Task prompt: Reproduce the source text in the following entries verbatim, character for character, and omit the pictures.

Available data:
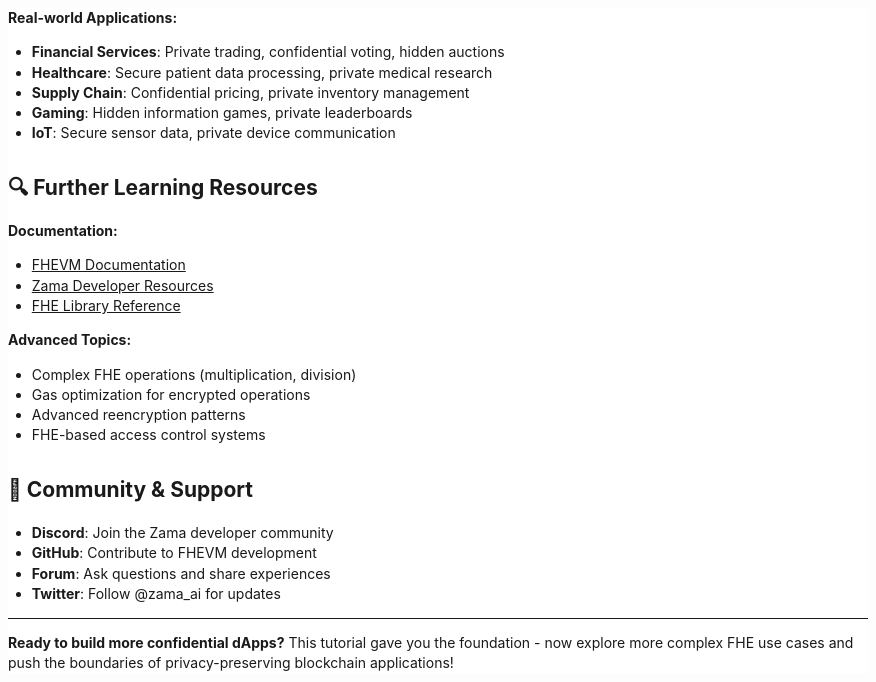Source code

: **Real-world Applications:**

- **Financial Services**: Private trading, confidential voting, hidden auctions
- **Healthcare**: Secure patient data processing, private medical research
- **Supply Chain**: Confidential pricing, private inventory management
- **Gaming**: Hidden information games, private leaderboards
- **IoT**: Secure sensor data, private device communication

## 🔍 Further Learning Resources

**Documentation:**
- [FHEVM Documentation](https://docs.zama.ai/fhevm)
- [Zama Developer Resources](https://github.com/zama-ai)
- [FHE Library Reference](https://docs.zama.ai/fhevm/references/functions)

**Advanced Topics:**
- Complex FHE operations (multiplication, division)
- Gas optimization for encrypted operations
- Advanced reencryption patterns
- FHE-based access control systems

## 🤝 Community & Support

- **Discord**: Join the Zama developer community
- **GitHub**: Contribute to FHEVM development
- **Forum**: Ask questions and share experiences
- **Twitter**: Follow @zama_ai for updates

---

**Ready to build more confidential dApps?** This tutorial gave you the foundation - now explore more complex FHE use cases and push the boundaries of privacy-preserving blockchain applications!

Final answer:
Source code

: **Real-world Applications:**

- **Financial Services**: Private trading, confidential voting, hidden auctions
- **Healthcare**: Secure patient data processing, private medical research
- **Supply Chain**: Confidential pricing, private inventory management
- **Gaming**: Hidden information games, private leaderboards
- **IoT**: Secure sensor data, private device communication

## 🔍 Further Learning Resources

**Documentation:**
- [FHEVM Documentation](https://docs.zama.ai/fhevm)
- [Zama Developer Resources](https://github.com/zama-ai)
- [FHE Library Reference](https://docs.zama.ai/fhevm/references/functions)

**Advanced Topics:**
- Complex FHE operations (multiplication, division)
- Gas optimization for encrypted operations
- Advanced reencryption patterns
- FHE-based access control systems

## 🤝 Community & Support

- **Discord**: Join the Zama developer community
- **GitHub**: Contribute to FHEVM development
- **Forum**: Ask questions and share experiences
- **Twitter**: Follow @zama_ai for updates

---

**Ready to build more confidential dApps?** This tutorial gave you the foundation - now explore more complex FHE use cases and push the boundaries of privacy-preserving blockchain applications!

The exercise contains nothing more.